### EXCERPTED PASSAGE
What is the difference between "$@" and "$*" in Bash?

Solution 1

The difference is subtle; "$*" creates one argument separated by the $IFS variable, while "$@" will expand into separate arguments. As an example, consider:

for i in "$@"; do echo "@ '$i'"; done
for i in "$*"; do echo "* '$i'"; done

When run with multiple arguments:

./testvar foo bar baz 'long arg'
@ 'foo'
@ 'bar'
@ 'baz'
@ 'long arg'
* 'foo bar baz long arg'

For more details:

http://www.gnu.org/software/bash/manual/bashref.html#Special-Parameters

$*

Expands to the positional parameters, starting from one. When the expansion occurs within double quotes, it expands to a single word with the value of each parameter separated by the first character of the IFS special variable. That is, "$*" is equivalent to "$1c$2c...", where c is the first character of the value of the IFS variable. If IFS is unset, the parameters are separated by spaces. If IFS is null, the parameters are joined without intervening separators.

### WHAT TO WORK ON
1 - Reproduce the lines of the entries starting at the line that contains "<h2>Frequently Asked Questions</h2>" and ending at the line that contains "<h3>What does the", with both of those lines included.
2 - Carry on the explanation of "$@" versus "$*" in Bash from its last sentence.
The text and the entries have no connection to each other.

(Items in a dataset)

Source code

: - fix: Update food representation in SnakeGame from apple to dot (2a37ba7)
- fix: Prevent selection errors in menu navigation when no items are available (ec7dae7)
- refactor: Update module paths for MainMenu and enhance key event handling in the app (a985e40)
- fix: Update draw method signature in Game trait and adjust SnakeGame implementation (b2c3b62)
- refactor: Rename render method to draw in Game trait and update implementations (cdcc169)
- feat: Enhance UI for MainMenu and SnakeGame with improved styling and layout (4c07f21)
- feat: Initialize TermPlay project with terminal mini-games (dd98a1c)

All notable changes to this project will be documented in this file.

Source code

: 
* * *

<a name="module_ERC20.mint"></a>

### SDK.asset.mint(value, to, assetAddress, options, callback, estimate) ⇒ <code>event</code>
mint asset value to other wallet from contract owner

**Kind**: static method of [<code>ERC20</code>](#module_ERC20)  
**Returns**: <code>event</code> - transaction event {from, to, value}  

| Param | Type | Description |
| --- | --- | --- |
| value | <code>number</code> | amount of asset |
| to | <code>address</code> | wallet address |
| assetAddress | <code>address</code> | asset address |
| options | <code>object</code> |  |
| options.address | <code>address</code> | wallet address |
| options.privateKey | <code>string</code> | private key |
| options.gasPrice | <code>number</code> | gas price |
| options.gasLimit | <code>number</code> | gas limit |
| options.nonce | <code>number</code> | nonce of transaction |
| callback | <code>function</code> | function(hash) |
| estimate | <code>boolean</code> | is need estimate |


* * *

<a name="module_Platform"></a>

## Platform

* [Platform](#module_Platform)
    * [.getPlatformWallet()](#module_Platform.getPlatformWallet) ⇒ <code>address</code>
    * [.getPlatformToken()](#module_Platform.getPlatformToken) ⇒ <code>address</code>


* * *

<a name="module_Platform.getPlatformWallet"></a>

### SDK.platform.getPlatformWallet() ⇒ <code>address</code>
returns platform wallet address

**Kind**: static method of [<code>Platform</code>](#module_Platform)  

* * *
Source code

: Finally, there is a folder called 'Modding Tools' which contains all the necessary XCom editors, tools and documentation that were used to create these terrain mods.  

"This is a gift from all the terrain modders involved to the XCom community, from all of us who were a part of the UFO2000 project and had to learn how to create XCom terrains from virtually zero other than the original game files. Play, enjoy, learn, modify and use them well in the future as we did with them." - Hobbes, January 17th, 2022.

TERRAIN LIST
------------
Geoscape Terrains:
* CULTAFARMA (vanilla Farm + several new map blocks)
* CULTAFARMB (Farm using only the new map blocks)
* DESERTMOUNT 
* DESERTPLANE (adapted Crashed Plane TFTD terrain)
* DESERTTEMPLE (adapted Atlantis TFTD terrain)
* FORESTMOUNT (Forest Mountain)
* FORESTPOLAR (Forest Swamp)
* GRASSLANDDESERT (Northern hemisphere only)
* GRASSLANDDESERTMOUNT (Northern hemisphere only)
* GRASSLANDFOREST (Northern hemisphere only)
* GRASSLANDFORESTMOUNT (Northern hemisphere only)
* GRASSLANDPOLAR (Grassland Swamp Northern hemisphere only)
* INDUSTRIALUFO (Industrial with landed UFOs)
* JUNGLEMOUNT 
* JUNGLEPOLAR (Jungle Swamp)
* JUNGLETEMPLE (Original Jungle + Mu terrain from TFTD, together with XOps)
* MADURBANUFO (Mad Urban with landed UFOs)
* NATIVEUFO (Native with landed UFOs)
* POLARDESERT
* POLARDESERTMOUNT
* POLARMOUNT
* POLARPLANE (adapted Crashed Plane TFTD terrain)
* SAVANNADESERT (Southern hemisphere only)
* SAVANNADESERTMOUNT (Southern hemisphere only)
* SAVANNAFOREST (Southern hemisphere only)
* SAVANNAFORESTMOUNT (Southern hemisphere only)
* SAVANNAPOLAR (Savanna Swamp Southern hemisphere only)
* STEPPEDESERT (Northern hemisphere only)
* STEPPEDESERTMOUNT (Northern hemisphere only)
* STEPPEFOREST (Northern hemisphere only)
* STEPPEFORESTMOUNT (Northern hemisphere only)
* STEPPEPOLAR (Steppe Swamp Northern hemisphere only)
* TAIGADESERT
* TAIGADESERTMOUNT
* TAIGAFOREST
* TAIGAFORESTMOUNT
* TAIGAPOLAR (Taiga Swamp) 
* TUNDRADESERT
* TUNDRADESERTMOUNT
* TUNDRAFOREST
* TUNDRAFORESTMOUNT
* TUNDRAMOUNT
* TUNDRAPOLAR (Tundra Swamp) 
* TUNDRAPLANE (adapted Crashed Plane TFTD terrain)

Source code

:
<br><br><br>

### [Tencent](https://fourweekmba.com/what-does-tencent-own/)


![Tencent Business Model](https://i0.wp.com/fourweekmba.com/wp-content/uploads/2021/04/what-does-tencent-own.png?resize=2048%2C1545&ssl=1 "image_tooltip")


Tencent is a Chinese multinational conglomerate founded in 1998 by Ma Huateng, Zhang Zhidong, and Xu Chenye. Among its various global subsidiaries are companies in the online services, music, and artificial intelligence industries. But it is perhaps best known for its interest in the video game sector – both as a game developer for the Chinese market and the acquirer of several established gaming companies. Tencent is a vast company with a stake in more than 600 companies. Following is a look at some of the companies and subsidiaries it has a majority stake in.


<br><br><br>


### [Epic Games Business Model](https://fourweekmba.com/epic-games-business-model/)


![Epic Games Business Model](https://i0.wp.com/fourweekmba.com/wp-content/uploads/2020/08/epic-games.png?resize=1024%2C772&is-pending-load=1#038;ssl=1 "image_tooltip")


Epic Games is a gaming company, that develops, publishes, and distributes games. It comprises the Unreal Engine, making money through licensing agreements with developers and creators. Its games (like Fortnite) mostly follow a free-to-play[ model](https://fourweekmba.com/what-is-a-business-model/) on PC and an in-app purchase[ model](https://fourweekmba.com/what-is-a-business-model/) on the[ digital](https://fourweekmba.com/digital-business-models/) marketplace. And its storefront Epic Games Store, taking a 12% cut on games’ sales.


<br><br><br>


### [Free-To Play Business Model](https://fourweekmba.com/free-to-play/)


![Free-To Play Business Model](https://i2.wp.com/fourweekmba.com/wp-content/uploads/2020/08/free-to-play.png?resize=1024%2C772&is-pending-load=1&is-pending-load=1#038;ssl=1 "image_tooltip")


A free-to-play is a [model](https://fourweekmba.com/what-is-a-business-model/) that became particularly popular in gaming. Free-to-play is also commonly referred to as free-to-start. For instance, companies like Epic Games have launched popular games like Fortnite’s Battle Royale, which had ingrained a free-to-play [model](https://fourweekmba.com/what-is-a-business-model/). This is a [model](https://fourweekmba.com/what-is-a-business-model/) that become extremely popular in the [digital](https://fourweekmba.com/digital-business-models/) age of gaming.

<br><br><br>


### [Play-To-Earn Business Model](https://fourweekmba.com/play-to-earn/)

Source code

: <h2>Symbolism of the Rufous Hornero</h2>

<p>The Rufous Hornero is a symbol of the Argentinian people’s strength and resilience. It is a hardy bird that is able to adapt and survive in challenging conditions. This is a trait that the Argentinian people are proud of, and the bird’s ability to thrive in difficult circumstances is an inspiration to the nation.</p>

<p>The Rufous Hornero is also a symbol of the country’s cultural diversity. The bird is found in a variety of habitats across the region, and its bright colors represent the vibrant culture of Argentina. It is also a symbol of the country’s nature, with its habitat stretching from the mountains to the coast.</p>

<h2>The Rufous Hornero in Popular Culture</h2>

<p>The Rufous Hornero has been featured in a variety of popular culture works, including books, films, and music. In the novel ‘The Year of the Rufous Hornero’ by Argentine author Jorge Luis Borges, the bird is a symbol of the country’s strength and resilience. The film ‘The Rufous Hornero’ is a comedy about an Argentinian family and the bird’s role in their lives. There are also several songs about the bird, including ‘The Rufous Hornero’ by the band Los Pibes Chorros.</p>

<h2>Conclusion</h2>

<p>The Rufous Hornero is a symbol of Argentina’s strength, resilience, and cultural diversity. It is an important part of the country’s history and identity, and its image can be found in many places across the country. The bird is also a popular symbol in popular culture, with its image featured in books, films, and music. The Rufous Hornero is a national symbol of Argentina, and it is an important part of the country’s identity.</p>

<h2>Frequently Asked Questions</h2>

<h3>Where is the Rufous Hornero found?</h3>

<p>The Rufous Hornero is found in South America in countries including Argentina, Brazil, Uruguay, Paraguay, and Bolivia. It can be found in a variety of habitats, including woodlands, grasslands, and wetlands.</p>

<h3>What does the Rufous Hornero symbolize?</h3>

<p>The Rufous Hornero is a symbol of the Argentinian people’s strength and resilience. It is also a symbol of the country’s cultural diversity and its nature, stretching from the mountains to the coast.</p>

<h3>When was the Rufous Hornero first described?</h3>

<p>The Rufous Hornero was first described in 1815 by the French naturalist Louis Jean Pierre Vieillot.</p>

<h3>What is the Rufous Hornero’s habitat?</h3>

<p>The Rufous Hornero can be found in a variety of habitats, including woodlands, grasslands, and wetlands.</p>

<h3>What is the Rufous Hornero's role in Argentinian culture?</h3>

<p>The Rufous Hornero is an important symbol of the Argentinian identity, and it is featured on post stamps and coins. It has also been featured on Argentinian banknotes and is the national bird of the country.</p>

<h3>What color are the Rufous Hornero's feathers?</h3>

### YOUR RESPONSES
1 -
<h2>Frequently Asked Questions</h2>

<h3>Where is the Rufous Hornero found?</h3>

<p>The Rufous Hornero is found in South America in countries including Argentina, Brazil, Uruguay, Paraguay, and Bolivia. It can be found in a variety of habitats, including woodlands, grasslands, and wetlands.</p>

<h3>What does the Rufous Hornero symbolize?</h3>

2 -
$@

Expands to the positional parameters, starting from one. When the expansion occurs within double quotes, each parameter expands to a separate word. That is, "$@" is equivalent to "$1" "$2" .... If the double-quoted expansion occurs within a word, the expansion of the first parameter is joined with the beginning part of the original word, and the expansion of the last parameter is joined with the last part of the original word. When there are no positional parameters, "$@" and $@ expand to nothing (i.e., they are removed).

Solution 2

A key difference from my POV is that "$@" preserves the original number of arguments. It's the only form that does.

For example, if file my_script contains:

#!/bin/bash

main()
{
   echo 'MAIN sees ' $# ' args'
}

main $*
main $@

main "$*"
main "$@"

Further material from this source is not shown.